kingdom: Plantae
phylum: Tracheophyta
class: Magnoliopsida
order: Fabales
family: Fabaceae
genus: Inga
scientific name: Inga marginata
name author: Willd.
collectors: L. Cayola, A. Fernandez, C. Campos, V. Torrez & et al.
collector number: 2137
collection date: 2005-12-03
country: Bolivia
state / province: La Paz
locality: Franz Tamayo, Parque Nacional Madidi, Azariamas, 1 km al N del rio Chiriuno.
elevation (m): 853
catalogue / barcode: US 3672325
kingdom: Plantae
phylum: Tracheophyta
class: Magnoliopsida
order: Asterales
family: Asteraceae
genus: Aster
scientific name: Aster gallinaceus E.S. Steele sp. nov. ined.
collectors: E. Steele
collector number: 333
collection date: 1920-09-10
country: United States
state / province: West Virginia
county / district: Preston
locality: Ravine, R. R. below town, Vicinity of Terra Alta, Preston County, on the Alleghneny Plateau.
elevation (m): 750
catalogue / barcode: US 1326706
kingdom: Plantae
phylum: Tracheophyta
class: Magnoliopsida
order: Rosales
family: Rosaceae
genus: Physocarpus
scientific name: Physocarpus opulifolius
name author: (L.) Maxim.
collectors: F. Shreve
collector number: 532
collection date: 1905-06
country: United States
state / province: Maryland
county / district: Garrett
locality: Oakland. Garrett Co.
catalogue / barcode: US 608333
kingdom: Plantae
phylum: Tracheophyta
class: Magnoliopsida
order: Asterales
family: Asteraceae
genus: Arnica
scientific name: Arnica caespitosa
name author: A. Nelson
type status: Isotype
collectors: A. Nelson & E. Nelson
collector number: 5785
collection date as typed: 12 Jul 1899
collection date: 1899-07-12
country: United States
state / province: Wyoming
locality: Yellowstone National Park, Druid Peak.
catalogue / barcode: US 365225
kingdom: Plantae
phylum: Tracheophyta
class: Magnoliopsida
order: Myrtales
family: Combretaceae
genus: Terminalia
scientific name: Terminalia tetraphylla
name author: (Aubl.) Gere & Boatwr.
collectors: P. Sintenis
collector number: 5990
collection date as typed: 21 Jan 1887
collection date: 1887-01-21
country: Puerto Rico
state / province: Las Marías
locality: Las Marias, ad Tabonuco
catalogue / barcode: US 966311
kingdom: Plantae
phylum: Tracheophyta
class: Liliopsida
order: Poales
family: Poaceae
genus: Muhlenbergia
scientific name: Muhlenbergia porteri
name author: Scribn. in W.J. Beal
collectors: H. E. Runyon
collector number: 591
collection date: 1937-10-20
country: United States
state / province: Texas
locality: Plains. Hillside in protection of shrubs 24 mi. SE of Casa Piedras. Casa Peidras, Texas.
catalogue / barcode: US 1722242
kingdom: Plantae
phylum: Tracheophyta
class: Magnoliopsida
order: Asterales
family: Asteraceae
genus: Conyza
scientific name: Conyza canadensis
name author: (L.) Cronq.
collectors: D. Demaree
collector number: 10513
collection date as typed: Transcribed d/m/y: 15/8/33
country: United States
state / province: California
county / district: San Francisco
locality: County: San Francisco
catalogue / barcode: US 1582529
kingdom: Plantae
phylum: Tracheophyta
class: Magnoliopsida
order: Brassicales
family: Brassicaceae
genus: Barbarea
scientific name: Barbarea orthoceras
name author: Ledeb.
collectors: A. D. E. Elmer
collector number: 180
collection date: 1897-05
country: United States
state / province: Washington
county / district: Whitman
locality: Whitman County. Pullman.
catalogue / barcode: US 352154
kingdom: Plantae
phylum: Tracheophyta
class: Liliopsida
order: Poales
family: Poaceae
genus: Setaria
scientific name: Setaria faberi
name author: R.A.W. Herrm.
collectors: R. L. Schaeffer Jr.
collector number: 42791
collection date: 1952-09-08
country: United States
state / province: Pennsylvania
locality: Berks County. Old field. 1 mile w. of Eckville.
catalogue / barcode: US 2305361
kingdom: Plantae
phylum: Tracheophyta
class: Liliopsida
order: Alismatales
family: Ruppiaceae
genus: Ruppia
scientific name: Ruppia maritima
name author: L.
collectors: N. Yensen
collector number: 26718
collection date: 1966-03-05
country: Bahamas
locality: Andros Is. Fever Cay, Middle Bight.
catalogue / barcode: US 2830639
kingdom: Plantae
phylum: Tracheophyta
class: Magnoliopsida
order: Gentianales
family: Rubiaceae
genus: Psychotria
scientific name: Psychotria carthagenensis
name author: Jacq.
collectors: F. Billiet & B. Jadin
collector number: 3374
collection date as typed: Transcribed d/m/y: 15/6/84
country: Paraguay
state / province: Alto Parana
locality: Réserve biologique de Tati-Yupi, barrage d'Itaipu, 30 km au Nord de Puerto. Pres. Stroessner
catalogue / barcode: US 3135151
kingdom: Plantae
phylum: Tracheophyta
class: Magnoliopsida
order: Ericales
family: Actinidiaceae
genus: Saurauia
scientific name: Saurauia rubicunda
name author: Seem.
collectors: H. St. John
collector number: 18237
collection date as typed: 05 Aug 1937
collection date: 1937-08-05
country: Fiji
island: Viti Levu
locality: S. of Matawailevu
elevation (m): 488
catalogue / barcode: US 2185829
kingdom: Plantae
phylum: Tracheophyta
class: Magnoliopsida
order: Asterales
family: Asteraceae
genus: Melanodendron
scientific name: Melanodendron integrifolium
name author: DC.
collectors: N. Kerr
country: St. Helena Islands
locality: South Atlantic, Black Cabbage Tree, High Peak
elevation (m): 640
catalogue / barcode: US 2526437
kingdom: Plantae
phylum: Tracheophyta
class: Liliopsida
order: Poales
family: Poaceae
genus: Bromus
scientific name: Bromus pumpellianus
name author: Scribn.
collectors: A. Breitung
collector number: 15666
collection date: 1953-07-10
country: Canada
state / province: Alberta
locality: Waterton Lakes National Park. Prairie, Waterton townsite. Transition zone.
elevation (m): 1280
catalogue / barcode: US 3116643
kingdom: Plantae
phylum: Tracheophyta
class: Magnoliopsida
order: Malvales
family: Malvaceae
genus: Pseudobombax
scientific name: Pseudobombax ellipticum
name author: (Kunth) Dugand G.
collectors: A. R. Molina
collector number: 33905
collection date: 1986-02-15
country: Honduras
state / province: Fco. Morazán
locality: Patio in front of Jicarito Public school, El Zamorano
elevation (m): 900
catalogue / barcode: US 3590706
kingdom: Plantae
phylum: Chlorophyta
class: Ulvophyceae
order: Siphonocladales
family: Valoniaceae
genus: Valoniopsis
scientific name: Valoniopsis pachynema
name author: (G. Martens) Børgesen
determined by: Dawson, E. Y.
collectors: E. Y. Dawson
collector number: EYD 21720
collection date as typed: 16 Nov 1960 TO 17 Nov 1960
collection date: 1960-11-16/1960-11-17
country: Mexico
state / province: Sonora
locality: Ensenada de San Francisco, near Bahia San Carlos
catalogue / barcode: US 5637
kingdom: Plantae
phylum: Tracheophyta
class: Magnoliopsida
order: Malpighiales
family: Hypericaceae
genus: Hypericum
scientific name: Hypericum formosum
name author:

= = = = =

What you should do
Rewrite every line of the rows above as a numbered list, omitting blank lines.

Answer below
1. kingdom: Plantae
2. phylum: Tracheophyta
3. class: Magnoliopsida
4. order: Fabales
5. family: Fabaceae
6. genus: Inga
7. scientific name: Inga marginata
8. name author: Willd.
9. collectors: L. Cayola, A. Fernandez, C. Campos, V. Torrez & et al.
10. collector number: 2137
11. collection date: 2005-12-03
12. country: Bolivia
13. state / province: La Paz
14. locality: Franz Tamayo, Parque Nacional Madidi, Azariamas, 1 km al N del rio Chiriuno.
15. elevation (m): 853
16. catalogue / barcode: US 3672325
17. kingdom: Plantae
18. phylum: Tracheophyta
19. class: Magnoliopsida
20. order: Asterales
21. family: Asteraceae
22. genus: Aster
23. scientific name: Aster gallinaceus E.S. Steele sp. nov. ined.
24. collectors: E. Steele
25. collector number: 333
26. collection date: 1920-09-10
27. country: United States
28. state / province: West Virginia
29. county / district: Preston
30. locality: Ravine, R. R. below town, Vicinity of Terra Alta, Preston County, on the Alleghneny Plateau.
31. elevation (m): 750
32. catalogue / barcode: US 1326706
33. kingdom: Plantae
34. phylum: Tracheophyta
35. class: Magnoliopsida
36. order: Rosales
37. family: Rosaceae
38. genus: Physocarpus
39. scientific name: Physocarpus opulifolius
40. name author: (L.) Maxim.
41. collectors: F. Shreve
42. collector number: 532
43. collection date: 1905-06
44. country: United States
45. state / province: Maryland
46. county / district: Garrett
47. locality: Oakland. Garrett Co.
48. catalogue / barcode: US 608333
49. kingdom: Plantae
50. phylum: Tracheophyta
51. class: Magnoliopsida
52. order: Asterales
53. family: Asteraceae
54. genus: Arnica
55. scientific name: Arnica caespitosa
56. name author: A. Nelson
57. type status: Isotype
58. collectors: A. Nelson & E. Nelson
59. collector number: 5785
60. collection date as typed: 12 Jul 1899
61. collection date: 1899-07-12
62. country: United States
63. state / province: Wyoming
64. locality: Yellowstone National Park, Druid Peak.
65. catalogue / barcode: US 365225
66. kingdom: Plantae
67. phylum: Tracheophyta
68. class: Magnoliopsida
69. order: Myrtales
70. family: Combretaceae
71. genus: Terminalia
72. scientific name: Terminalia tetraphylla
73. name author: (Aubl.) Gere & Boatwr.
74. collectors: P. Sintenis
75. collector number: 5990
76. collection date as typed: 21 Jan 1887
77. collection date: 1887-01-21
78. country: Puerto Rico
79. state / province: Las Marías
80. locality: Las Marias, ad Tabonuco
81. catalogue / barcode: US 966311
82. kingdom: Plantae
83. phylum: Tracheophyta
84. class: Liliopsida
85. order: Poales
86. family: Poaceae
87. genus: Muhlenbergia
88. scientific name: Muhlenbergia porteri
89. name author: Scribn. in W.J. Beal
90. collectors: H. E. Runyon
91. collector number: 591
92. collection date: 1937-10-20
93. country: United States
94. state / province: Texas
95. locality: Plains. Hillside in protection of shrubs 24 mi. SE of Casa Piedras. Casa Peidras, Texas.
96. catalogue / barcode: US 1722242
97. kingdom: Plantae
98. phylum: Tracheophyta
99. class: Magnoliopsida
100. order: Asterales
101. family: Asteraceae
102. genus: Conyza
103. scientific name: Conyza canadensis
104. name author: (L.) Cronq.
105. collectors: D. Demaree
106. collector number: 10513
107. collection date as typed: Transcribed d/m/y: 15/8/33
108. country: United States
109. state / province: California
110. county / district: San Francisco
111. locality: County: San Francisco
112. catalogue / barcode: US 1582529
113. kingdom: Plantae
114. phylum: Tracheophyta
115. class: Magnoliopsida
116. order: Brassicales
117. family: Brassicaceae
118. genus: Barbarea
119. scientific name: Barbarea orthoceras
120. name author: Ledeb.
121. collectors: A. D. E. Elmer
122. collector number: 180
123. collection date: 1897-05
124. country: United States
125. state / province: Washington
126. county / district: Whitman
127. locality: Whitman County. Pullman.
128. catalogue / barcode: US 352154
129. kingdom: Plantae
130. phylum: Tracheophyta
131. class: Liliopsida
132. order: Poales
133. family: Poaceae
134. genus: Setaria
135. scientific name: Setaria faberi
136. name author: R.A.W. Herrm.
137. collectors: R. L. Schaeffer Jr.
138. collector number: 42791
139. collection date: 1952-09-08
140. country: United States
141. state / province: Pennsylvania
142. locality: Berks County. Old field. 1 mile w. of Eckville.
143. catalogue / barcode: US 2305361
144. kingdom: Plantae
145. phylum: Tracheophyta
146. class: Liliopsida
147. order: Alismatales
148. family: Ruppiaceae
149. genus: Ruppia
150. scientific name: Ruppia maritima
151. name author: L.
152. collectors: N. Yensen
153. collector number: 26718
154. collection date: 1966-03-05
155. country: Bahamas
156. locality: Andros Is. Fever Cay, Middle Bight.
157. catalogue / barcode: US 2830639
158. kingdom: Plantae
159. phylum: Tracheophyta
160. class: Magnoliopsida
161. order: Gentianales
162. family: Rubiaceae
163. genus: Psychotria
164. scientific name: Psychotria carthagenensis
165. name author: Jacq.
166. collectors: F. Billiet & B. Jadin
167. collector number: 3374
168. collection date as typed: Transcribed d/m/y: 15/6/84
169. country: Paraguay
170. state / province: Alto Parana
171. locality: Réserve biologique de Tati-Yupi, barrage d'Itaipu, 30 km au Nord de Puerto. Pres. Stroessner
172. catalogue / barcode: US 3135151
173. kingdom: Plantae
174. phylum: Tracheophyta
175. class: Magnoliopsida
176. order: Ericales
177. family: Actinidiaceae
178. genus: Saurauia
179. scientific name: Saurauia rubicunda
180. name author: Seem.
181. collectors: H. St. John
182. collector number: 18237
183. collection date as typed: 05 Aug 1937
184. collection date: 1937-08-05
185. country: Fiji
186. island: Viti Levu
187. locality: S. of Matawailevu
188. elevation (m): 488
189. catalogue / barcode: US 2185829
190. kingdom: Plantae
191. phylum: Tracheophyta
192. class: Magnoliopsida
193. order: Asterales
194. family: Asteraceae
195. genus: Melanodendron
196. scientific name: Melanodendron integrifolium
197. name author: DC.
198. collectors: N. Kerr
199. country: St. Helena Islands
200. locality: South Atlantic, Black Cabbage Tree, High Peak
201. elevation (m): 640
202. catalogue / barcode: US 2526437
203. kingdom: Plantae
204. phylum: Tracheophyta
205. class: Liliopsida
206. order: Poales
207. family: Poaceae
208. genus: Bromus
209. scientific name: Bromus pumpellianus
210. name author: Scribn.
211. collectors: A. Breitung
212. collector number: 15666
213. collection date: 1953-07-10
214. country: Canada
215. state / province: Alberta
216. locality: Waterton Lakes National Park. Prairie, Waterton townsite. Transition zone.
217. elevation (m): 1280
218. catalogue / barcode: US 3116643
219. kingdom: Plantae
220. phylum: Tracheophyta
221. class: Magnoliopsida
222. order: Malvales
223. family: Malvaceae
224. genus: Pseudobombax
225. scientific name: Pseudobombax ellipticum
226. name author: (Kunth) Dugand G.
227. collectors: A. R. Molina
228. collector number: 33905
229. collection date: 1986-02-15
230. country: Honduras
231. state / province: Fco. Morazán
232. locality: Patio in front of Jicarito Public school, El Zamorano
233. elevation (m): 900
234. catalogue / barcode: US 3590706
235. kingdom: Plantae
236. phylum: Chlorophyta
237. class: Ulvophyceae
238. order: Siphonocladales
239. family: Valoniaceae
240. genus: Valoniopsis
241. scientific name: Valoniopsis pachynema
242. name author: (G. Martens) Børgesen
243. determined by: Dawson, E. Y.
244. collectors: E. Y. Dawson
245. collector number: EYD 21720
246. collection date as typed: 16 Nov 1960 TO 17 Nov 1960
247. collection date: 1960-11-16/1960-11-17
248. country: Mexico
249. state / province: Sonora
250. locality: Ensenada de San Francisco, near Bahia San Carlos
251. catalogue / barcode: US 5637
252. kingdom: Plantae
253. phylum: Tracheophyta
254. class: Magnoliopsida
255. order: Malpighiales
256. family: Hypericaceae
257. genus: Hypericum
258. scientific name: Hypericum formosum
259. name author:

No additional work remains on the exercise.